- **Text shown**:
= = = =
The Big Idea: J.T. Nicholas
What if we lived forever?
Most of us learn early on that we have an expiration date. But medical technology keeps getting better and better and that expiration date keeps getting pushed farther and farther away. Two hundred years ago, the average life expectancy was in the 30s and now that doesn’t even constitute middle age. So, what happens when we crack the secret of immortality? What if, once we had shuffled off the mortal coil, we could be stuffed into a new one, to pick up where we left off? And if something came along and threatened to take away that immortality, what lengths would we go to in order to keep it?
Those were the big questions, the big ideas, behind Re-Coil. What would happen to the world, to society at large, if death was transient? It’s not a new concept: the idea of breaking free of the shackles of mortality has been around forever in science fiction. We’ve got clones and cyborgs, beings uploaded wholesale to electronic wonderlands, brain switching and regeneration. We’ve got genetic manipulation to extend lifespans so long that it might as well be immortality. Hell, we’ve even got good old-fashioned resurrection. Defeating death is a common enough trope, but I wasn’t really interested in the mechanics, the how’s and why’s of it. The thing that I found interesting was what would it do to humanity, to society? And what would whatever society that emerged do to stop threats to that immortality?
You see, in the world of Re-Coil, immortality is an immutable right. If you die, you will be reborn… eventually. But with an ever-expanding population and scarce resources, new coils – new bodies – are always in short supply. Want to cut the line? Well, you better make sure your premiums are up to date, and the better the insurance plan that you purchase, the more likely you are to be put into a body that matches your specifications. Don’t have insurance? You’ll get there eventually, but you might lose a few years of personal objective time as you hang out in the Archives, waiting in perpetual nothingness to be reborn. And except for the best (and most expensive) plans, there are no guarantees that you’re going to end up in a body that matches your original equipment or personal preferences.
= = = =
- **Try it**:
Continue the essay on immortality in Re-Coil, starting right after its last sentence. You won't need the material for this.

- **Transcribed page contents**:
= = = =
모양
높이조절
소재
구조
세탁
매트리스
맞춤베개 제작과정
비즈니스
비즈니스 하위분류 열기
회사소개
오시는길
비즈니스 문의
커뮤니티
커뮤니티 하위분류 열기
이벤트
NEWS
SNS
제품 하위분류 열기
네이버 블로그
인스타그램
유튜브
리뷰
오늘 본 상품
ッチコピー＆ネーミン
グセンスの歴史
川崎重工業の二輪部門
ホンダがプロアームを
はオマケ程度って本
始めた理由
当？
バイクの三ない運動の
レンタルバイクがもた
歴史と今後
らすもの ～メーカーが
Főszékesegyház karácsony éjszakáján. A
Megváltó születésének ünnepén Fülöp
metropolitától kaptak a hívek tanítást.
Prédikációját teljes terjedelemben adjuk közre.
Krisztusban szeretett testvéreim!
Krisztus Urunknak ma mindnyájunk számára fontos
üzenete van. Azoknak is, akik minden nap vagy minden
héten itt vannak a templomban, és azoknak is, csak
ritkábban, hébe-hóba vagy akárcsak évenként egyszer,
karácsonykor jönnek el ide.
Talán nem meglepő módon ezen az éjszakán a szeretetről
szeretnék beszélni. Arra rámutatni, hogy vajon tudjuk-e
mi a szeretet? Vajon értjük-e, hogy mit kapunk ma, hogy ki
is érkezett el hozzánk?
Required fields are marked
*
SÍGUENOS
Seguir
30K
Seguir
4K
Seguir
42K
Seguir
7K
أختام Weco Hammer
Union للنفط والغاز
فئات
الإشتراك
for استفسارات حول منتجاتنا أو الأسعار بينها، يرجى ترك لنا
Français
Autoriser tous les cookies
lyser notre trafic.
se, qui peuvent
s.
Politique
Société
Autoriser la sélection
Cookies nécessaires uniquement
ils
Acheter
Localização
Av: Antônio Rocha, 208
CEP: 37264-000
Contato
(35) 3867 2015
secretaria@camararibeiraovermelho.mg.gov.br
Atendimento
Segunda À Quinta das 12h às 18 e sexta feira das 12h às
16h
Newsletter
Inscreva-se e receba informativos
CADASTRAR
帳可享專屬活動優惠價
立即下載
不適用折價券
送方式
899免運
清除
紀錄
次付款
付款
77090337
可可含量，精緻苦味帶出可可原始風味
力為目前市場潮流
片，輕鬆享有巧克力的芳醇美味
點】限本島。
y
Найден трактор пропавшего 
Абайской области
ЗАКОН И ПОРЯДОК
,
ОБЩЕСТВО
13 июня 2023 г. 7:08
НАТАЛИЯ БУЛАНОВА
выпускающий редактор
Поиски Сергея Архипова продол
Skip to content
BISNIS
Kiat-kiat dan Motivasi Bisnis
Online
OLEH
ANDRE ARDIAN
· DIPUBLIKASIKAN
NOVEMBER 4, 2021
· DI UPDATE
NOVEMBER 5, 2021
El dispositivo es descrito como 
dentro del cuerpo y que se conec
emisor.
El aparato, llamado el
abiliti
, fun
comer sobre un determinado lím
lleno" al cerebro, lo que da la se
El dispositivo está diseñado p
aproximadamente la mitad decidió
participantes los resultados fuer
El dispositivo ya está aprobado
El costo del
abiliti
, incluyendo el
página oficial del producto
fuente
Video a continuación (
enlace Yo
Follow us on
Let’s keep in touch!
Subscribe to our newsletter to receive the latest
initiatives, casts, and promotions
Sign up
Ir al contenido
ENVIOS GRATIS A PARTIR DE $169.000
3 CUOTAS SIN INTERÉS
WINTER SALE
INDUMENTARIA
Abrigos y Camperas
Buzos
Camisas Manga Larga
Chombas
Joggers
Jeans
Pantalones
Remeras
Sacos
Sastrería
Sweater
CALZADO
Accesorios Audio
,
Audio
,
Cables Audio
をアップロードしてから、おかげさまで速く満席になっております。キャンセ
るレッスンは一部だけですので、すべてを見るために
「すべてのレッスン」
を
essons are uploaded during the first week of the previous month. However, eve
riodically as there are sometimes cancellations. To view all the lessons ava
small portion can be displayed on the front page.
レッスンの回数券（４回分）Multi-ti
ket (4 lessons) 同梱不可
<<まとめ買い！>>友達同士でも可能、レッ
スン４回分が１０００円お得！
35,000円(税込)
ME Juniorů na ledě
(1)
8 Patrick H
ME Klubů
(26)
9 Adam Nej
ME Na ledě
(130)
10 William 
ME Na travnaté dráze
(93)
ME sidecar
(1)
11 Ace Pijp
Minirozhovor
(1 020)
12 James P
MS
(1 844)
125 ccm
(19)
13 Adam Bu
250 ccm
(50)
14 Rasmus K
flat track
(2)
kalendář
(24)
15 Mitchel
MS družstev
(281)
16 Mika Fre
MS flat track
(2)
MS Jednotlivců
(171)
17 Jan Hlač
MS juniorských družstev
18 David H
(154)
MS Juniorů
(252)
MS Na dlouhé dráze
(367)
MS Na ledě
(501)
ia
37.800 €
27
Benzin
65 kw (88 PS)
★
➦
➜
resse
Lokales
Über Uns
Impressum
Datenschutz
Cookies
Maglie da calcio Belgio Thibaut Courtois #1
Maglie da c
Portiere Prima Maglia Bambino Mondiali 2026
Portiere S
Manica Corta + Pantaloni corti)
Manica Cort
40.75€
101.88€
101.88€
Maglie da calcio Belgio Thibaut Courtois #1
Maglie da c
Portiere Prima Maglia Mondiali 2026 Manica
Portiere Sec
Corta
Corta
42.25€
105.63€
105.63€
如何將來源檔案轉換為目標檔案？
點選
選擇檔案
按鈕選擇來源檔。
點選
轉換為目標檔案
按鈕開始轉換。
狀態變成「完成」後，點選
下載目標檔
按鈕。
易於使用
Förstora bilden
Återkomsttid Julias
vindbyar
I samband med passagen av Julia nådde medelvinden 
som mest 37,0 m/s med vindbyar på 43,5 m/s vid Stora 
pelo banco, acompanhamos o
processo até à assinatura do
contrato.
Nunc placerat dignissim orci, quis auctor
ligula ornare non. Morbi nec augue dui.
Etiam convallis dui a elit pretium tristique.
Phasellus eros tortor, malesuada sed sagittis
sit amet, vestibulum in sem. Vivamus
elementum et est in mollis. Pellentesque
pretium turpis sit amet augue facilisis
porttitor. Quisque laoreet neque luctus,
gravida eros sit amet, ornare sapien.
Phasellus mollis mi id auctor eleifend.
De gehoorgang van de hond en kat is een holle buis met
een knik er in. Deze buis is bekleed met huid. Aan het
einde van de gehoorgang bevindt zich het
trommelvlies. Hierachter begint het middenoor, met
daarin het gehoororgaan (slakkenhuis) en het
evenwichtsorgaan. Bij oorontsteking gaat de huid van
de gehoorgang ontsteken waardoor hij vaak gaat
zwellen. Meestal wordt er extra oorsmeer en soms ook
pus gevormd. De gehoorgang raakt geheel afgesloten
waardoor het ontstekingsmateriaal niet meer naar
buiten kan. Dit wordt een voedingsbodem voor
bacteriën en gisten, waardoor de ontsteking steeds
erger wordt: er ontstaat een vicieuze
= = = =
- **Result for this exercise**:
It’s that last bit that lead to the hardest aspects of writing Re-Coil. The story – the plot – is a whodunnit at its heart, a mystery where the protagonists are trying to hunt down their would-be killers and stop the first truly existential threat to humanity since mankind uncovered the secrets of immortality. It’s part mystery, part space action romp, and part cyberpunk conspiracy tale. But writing those bits was the easy part. For me, the hard part of Re-Coil was creating the world, fleshing out the societies, and answering the questions my agent and editor posed. Big questions on race and sex and gender and identity and power that I hadn’t really intended to write about, but once I set up the basic premise, I couldn’t possibly avoid. What happened to all those constructs and how society viewed them if a given person could find themselves wearing a body so different from the one issued at birth?
I knew I was dealing with sensitive topics in a sensitive time and, to be honest, I was scared shitless. Would I screw it up and inadvertently write the most offensive book of all time? Would focusing too much on those elements draw readers away from the story and make the book seem preachy? It was a fine line to walk and I’m fortunate to have had a group of people willing to help me walk it. The best thing about reading (and writing) are those unexpected moments where you find your horizons broadening a bit or where you’re forced to think about things in a different way. Re-Coil did that for me and I hope there are some others out there that it does the same for.
That’s Re-Coil. That’s the Big Idea.